Infrastructures : coup de pouce pour Williams et trois autres écuries
Les écuries de Formule 1 ont obtenu la marge souhaitée au niveau du plafond budgétaire pour l'amélioration de leurs infrastructures, avec 20 M$ supplémentaires pour les quatre équipes les plus en difficulté.
L'amélioration des infrastructures dans le contexte du plafond budgétaire aura fait l'objet de nombreux débats cette saison. Des écuries comme Williams, dont les infrastructures ne sont pas au niveau de la concurrence, se plaignaient qu'il serait autrement impossible pour elles de mener ces travaux afin de rejoindre les avant-postes.
Diverses options ont été discutées ces derniers mois. La principale difficulté était que donner la même marge supplémentaire à toutes les écuries ne réduirait pas l'écart de performance, car les grandes équipes trouveraient toujours le moyen d'utiliser cet argent à bon escient.
La FIA et les équipes se sont finalement mises d'accord pour répartir le plateau en trois divisions selon les résultats du championnat des constructeurs des trois dernières saisons.
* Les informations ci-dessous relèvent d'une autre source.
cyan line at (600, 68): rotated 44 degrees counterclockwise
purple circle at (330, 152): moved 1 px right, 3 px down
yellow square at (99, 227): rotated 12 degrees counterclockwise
Le Règlement Financier impose des dépenses maximales liées aux infrastructures sur une période de quatre ans. Initialement, la somme était fixée à 45 M$ par écurie sur la période 2021-2024. Ce nombre est désormais de 51 M$ pour les top teams que sont Red Bull, Mercedes et Ferrari, bien que des sources indiquent que la FIA ne voulait pas leur accorder d'augmentation.
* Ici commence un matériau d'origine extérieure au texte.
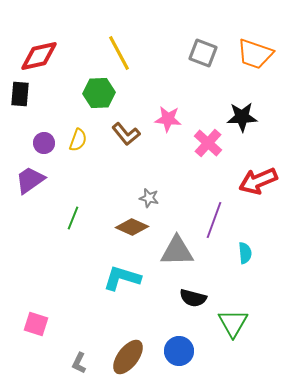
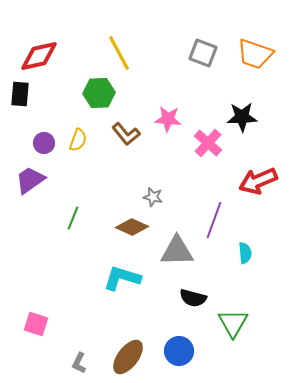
gray star: moved 4 px right, 1 px up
Les trois écuries du groupe intermédiaire – McLaren, Alpine et Aston Martin – ont droit à 58 M$, tandis qu'en fond de tableau, l'allocation est de 65 M$ pour AlphaTauri, Alfa Romeo/Sauber, Haas et Williams. Cela représente un gain de 14 M$ par rapport aux top teams.
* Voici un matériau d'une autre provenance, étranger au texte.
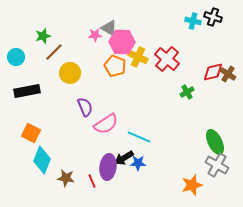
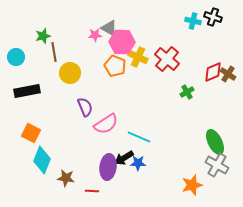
brown line: rotated 54 degrees counterclockwise
red diamond: rotated 10 degrees counterclockwise
red line: moved 10 px down; rotated 64 degrees counterclockwise
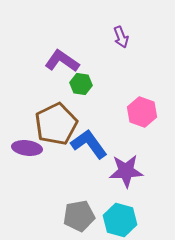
Pour la période couvrant les saisons 2025 à 2028, la répartition respective sera de 42 M$, 49 M$ et 56 M$, avant que les écuries soient replacées sur un pied d'égalité avec un total de 36 M$ pour la période 2026-2029 – autrement dit, le cœur des dépenses sera consenti lors des deux années à venir afin de ne pas empiéter sur les restrictions qui suivront.
James Vowles, directeur de Williams Racing
"C'est une bonne nouvelle de mon point de vue", se réjouit James Vowles, directeur de Williams Racing et plus fervent défenseur de cette mesure. "Du bon travail avec toutes les équipes nous a permis d'obtenir une dérogation d'une vingtaine de millions de dollars en notre faveur. Un accord et de bonnes discussions ont donc eu lieu depuis février. Nous pouvons désormais dépenser pour investir ; ce ne sont pas forcément les 100 M$ que j'espérais, mais c'est un bon pas dans la bonne direction."
Tandis qu'Andrea Stella, team principal chez McLaren Racing, salue également un "processus positif où les équipes et les institutions qui menaient le processus sont parvenues à trouver un accord", Frédéric Vasseur n'est "pas très convaincu".
"D'abord, si vous demandez à vos ingénieurs s'ils en veulent davantage, ils diront toujours 'oui, on en veut davantage'. C'est un processus sans fin. Nous avons ouvert la porte quelques fois à des modifications du règlement du plafond budgétaire, et c'est très dangereux", estime le directeur de la Scuderia Ferrari.